In May of 2004, we displayed these photos with corresponding reflections from Moroccan immigrants at Madrid’s La Rueca Cultural Center to an audience that included Moroccans and Spaniards, as well as immigrants from countries such as Colombia, China, Venezuela, and Cuba.

It was wonderful to be able to talk in person with some of the Moroccans who had offered reflections to my photos. In the post-9/11 and 3/11 era, they felt happy to know that an American was showing some of the positive aspects of the Arab world, and I felt proud show openness and tolerance as an American.

That was just the beginning of an incredible dialogue about xenophobia and tolerance toward immigrants. Suddenly, immigrants of other nationalities began expressing their frustrations about xenophobia in Spain. This, in turn, prompted many Spaniards to express their irritation over stereotypes that their culture was racially and culturally intolerant. But the exchange quickly turned to a frank and peaceful dialogue in which representatives of the various countries could talk about the positive aspects of their culture and the efforts they made toward integrating or helping others to integrate. Many people also spoke of the nostalgia the photos provoked. “The photos reminded me of the markets in Havana,” “I remember a childhood in a poor community that was rich in tradition…”

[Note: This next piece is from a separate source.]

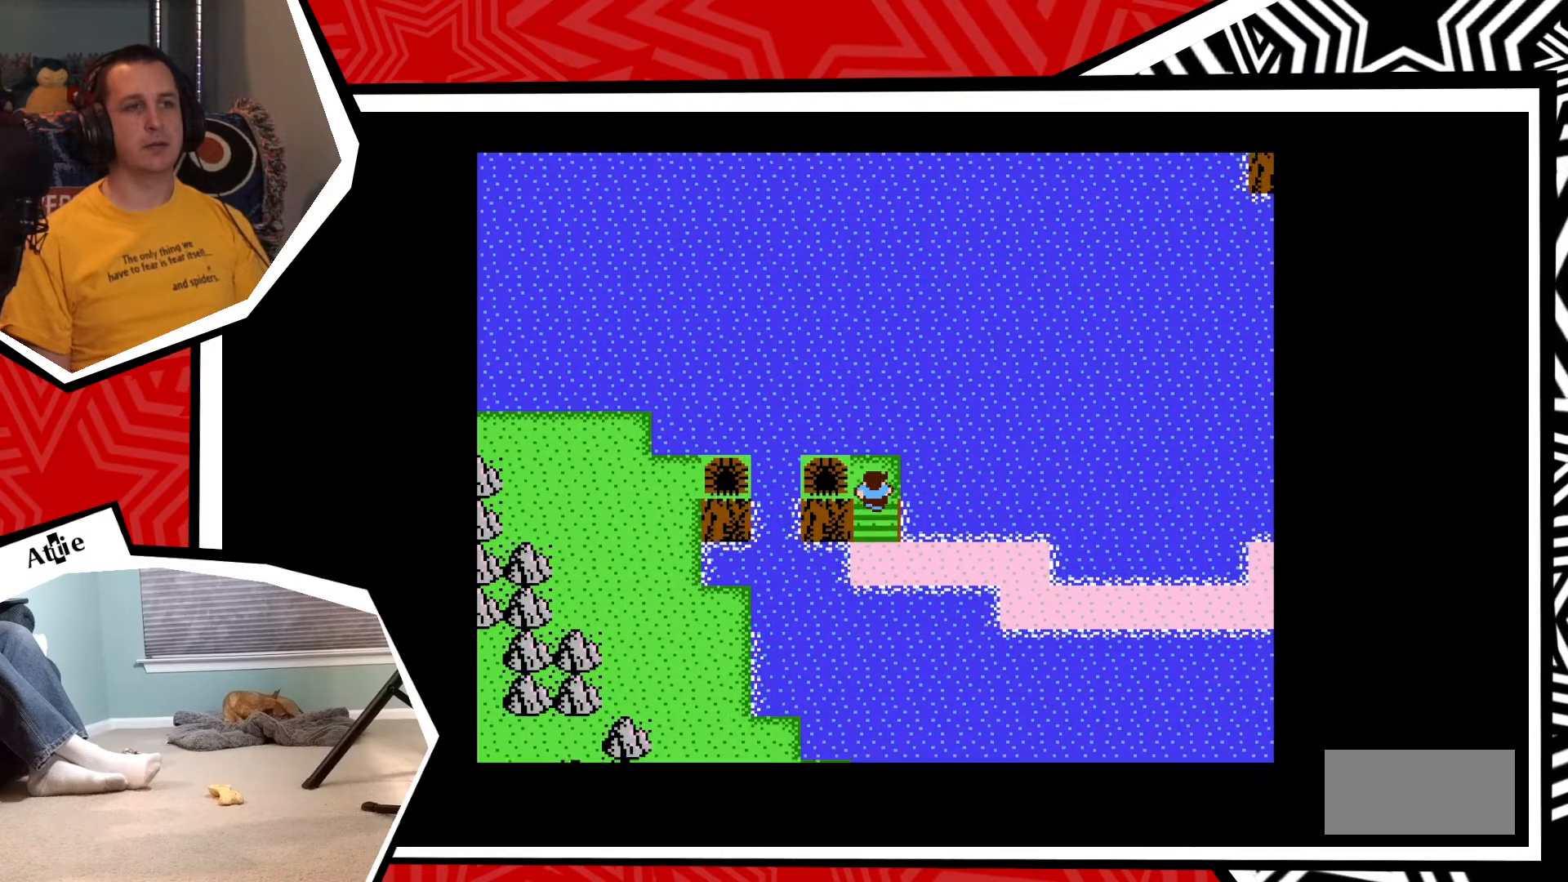
{"buttons": [], "events": [[50, "DPAD_LEFT", "down"], [83, "DPAD_UP", "up"], [483, "DPAD_LEFT", "up"]]}
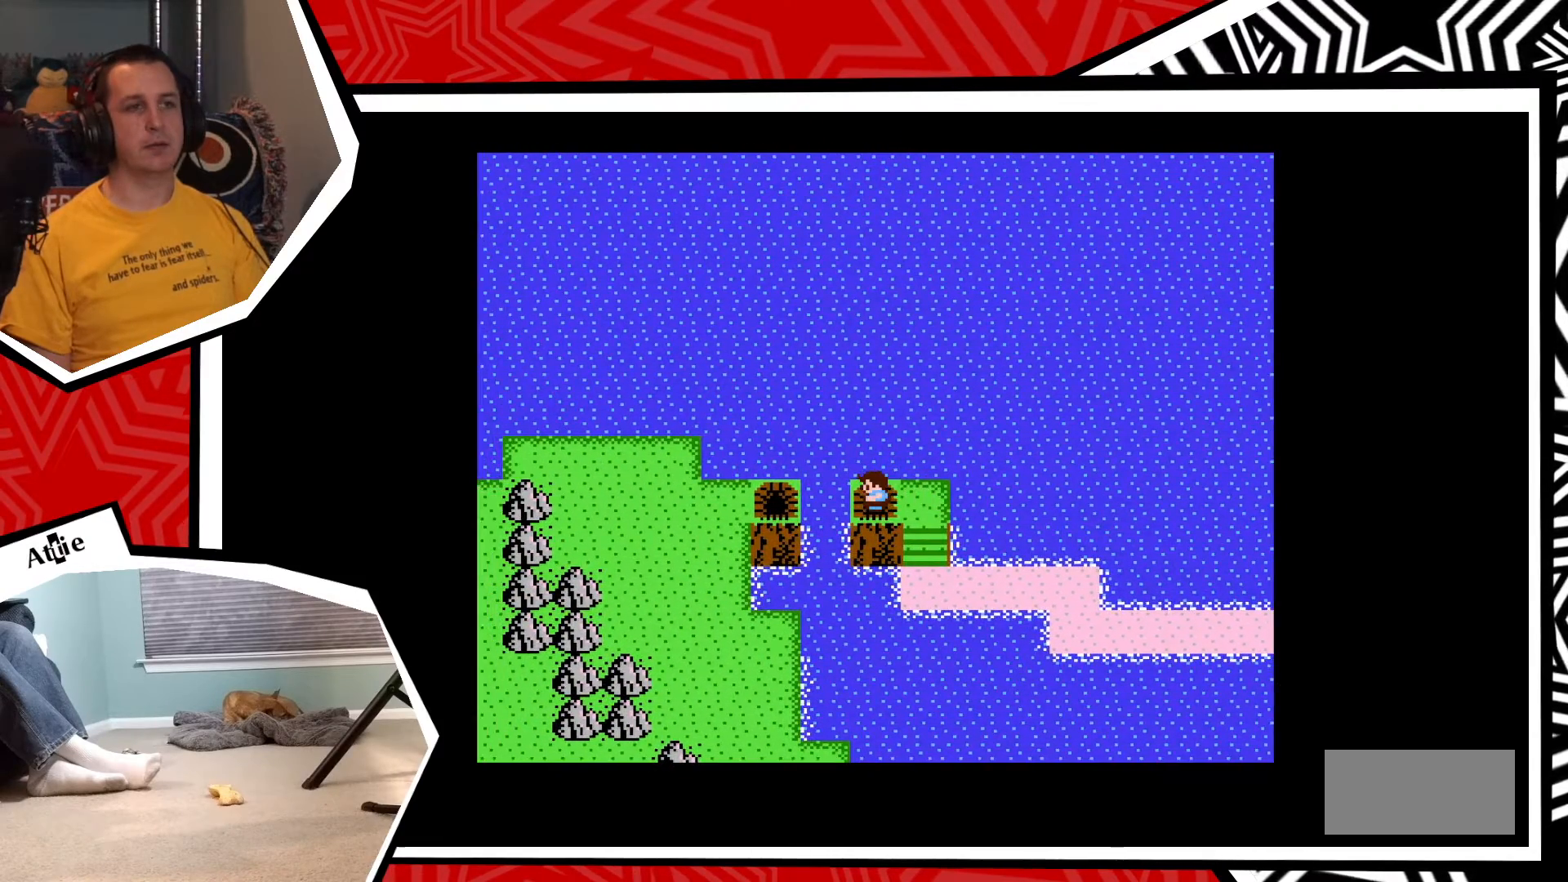
{"buttons": [], "events": []}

This exposition showed me that the creative spirit of a project can be more important than the level of technique involved in its production. We managed to open a spontaneous dialogue where people of different cultures, races, and religions could fulfill the mission of AcercARTE – which was to bring people together.

Later that year, AcerARTE took the Reflections of Morocco exhibit on tour around Spain and finally put it on permanent display at a center called the School of Coexistence in Madrid. For two years, that publicly funded school became a place where Spaniards and immigrants could meet to offer each other language and culture classes, as well train public school teachers and social workers in multicultural outreach. The school was eventually shut down due to budget cuts, but the immigrants who participated in that first exhibit continue to work toward greater cultural tolerance in Madrid.

In 2011, I returned to Madrid to show my documentary LA GATA about an elderly, undocumented tango singer in Madrid who made a late-in-life comeback to her singing career in Miami in 2004 at the age of 78. I knew I had an audience in Madrid but needed a public space to show the film. Madrid’s Casino de la Reina Cultural Center in the heavily immigrant community of Lavapies said they would show the film if I could find a sponsoring non-governmental organization. The Ibn Batuta Sociocultural Asociación, run by Aziz Allaouzi and Samira Oukhiar, two of the Moroccan immigrants who participated in the exhibit, agreed to serve as that sponsor and handle publicity.

I arrived to the cultural center that night to find an audience of about three dozen people representing Morocco, Spain, Cuba, Argentina, Colombia, Israel, Venezuela, Uruguay, and the United States. Once again, the story of one immigrant and her compatriots in a foreign land inspired a dialogue on the struggles of immigrants to be accepted and appreciated for their contributions to the receiving country.

It is exciting to know that these creative projects inspire such a broad multicultural dialogue, and so I encourage those who view the Reflections of Morocco exhibit on my blog site to leave their own reflections.